03.09.2018 / Ausland / Seite 2

Betrug an Brasilien

Oberstes Wahlgericht verbietet Präsidentschaftskandidatur von Lula da Silva

Peter Steiniger

Brasiliens Oberstes Wahlgericht (TSE) hat am Freitag abend (Ortszeit) den Kandidaten der Arbeiterpartei (PT), Luiz Inácio Lula da Silva, von der Präsidentschaftswahl am 7. Oktober ausgeschlossen. Sechs der sieben Richter stimmten dafür, Lulas Kandidatur zu verbieten.

Der frühere Gewerkschaftsführer, PT-Mitbegründer und Staatspräsident der Jahre 2003 bis 2010 sitzt seit Anfang April im Polizeigefängnis in Curitiba in Einzelhaft. Er war in einem durch Unregelmäßigkeiten gekennzeichneten Prozess zu zwölf Jahren und einem Monat Freiheitsentzug wegen Bestechlichkeit und Geldwäsche verurteilt worden. Linke und andere demokratische Kräfte sehen darin einen Akt politischer Justiz, um einen erneuten Wahlsieg der PT zu verhindern.

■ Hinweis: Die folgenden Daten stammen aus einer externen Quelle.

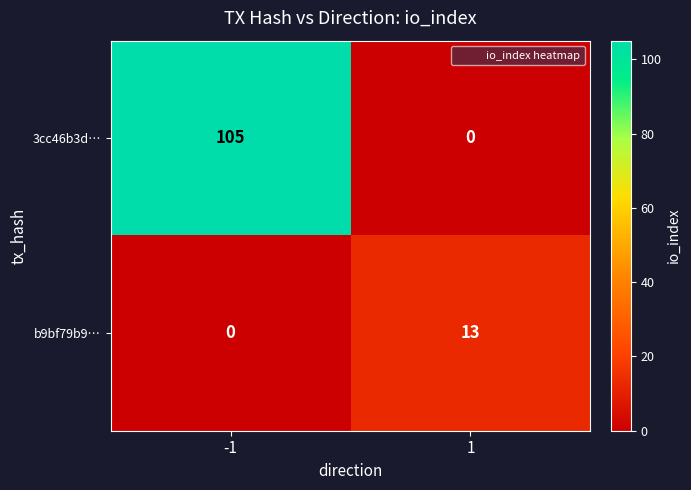

At -1, list the series in order from smallest to largest.

b9bf79b9…, 3cc46b3d…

Bei den letzten vier Präsidentschaftswahlen hatten Konservative gegen die Kandidaten der PT den kürzeren gezogen. Erst durch den Sturz von Lulas Nachfolgerin Dilma Rousseff 2016 durch einen parlamentarischen Putsch kehrte die Macht wieder in die Hände der traditionellen weißen reichen Elite zurück. Unter dem seither amtierenden Staatschef Michel Temer wird eine neoliberale Agenda verfolgt, außenpolitisch ist Brasilien ein Mündel des State Department geworden. Lulas Kandidatur stellte für dieses Projekt eine Bedrohung dar, denn in den Umfragen führte der Expräsident deutlich vor allen anderen Aspiranten.

Das Wahlgericht stützte sich bei seiner Entscheidung auf ein Gesetz aus Lulas Regierungszeit, das Vorbestrafte von einer Bewerbung um öffentliche Ämter ausschließt. Allerdings ist das Urteil gegen Lula noch nicht endgültig rechtskräftig, da seine Verteidiger Berufung beim Obersten Gericht eingelegt haben. In solchen Fällen hatte es in der Vergangenheit immer wieder Ausnahmen gegeben.

Richter Edson Fachin, der als einziger gegen das Kandidaturverbot Lulas stimmte, begründete sein Votum damit, sich nicht über eine Stellungnahme des von Lula angerufenen UN-Menschenrechtsausschusses vom 17. August hinwegsetzen zu wollen. Dieser hatte Brasiliens Regierung aufgefordert, Lulas Kandidatur nicht zu behindern. Andernfalls verstoße das Land gegen den Internationalen Pakt über bürgerliche und politische Rechte, kurz Zivilpakt, dem es seit 1992 angehört.

Die PT hat nun eine Frist von zehn Tagen zur Benennung eines neuen Kandidaten. Lulas Platz dürfte der frühere Bürgermeister von São Paulo, Fernando Haddad, einnehmen. Doch auch gegen ihn laufen bereits juristische Manöver wegen angeblicher Unregelmäßigkeiten bei der Finanzierung eines zurückliegenden Wahlkampfes. Um das Amt der Vizepräsidentin Brasiliens soll sich nach einer Vereinbarung mehrerer linker Parteien Manuela d’Ávila von der Kommunistischen Partei Brasiliens (PCdoB) bewerben. Ihr schärfster Konkurrent ist den Umfragen zufolge der ultrarechte Kandidat Jair Bolsonaro, ein Fan der bis 1985 in Brasilien herrschenden Militärdiktatur und ihrer Folterer.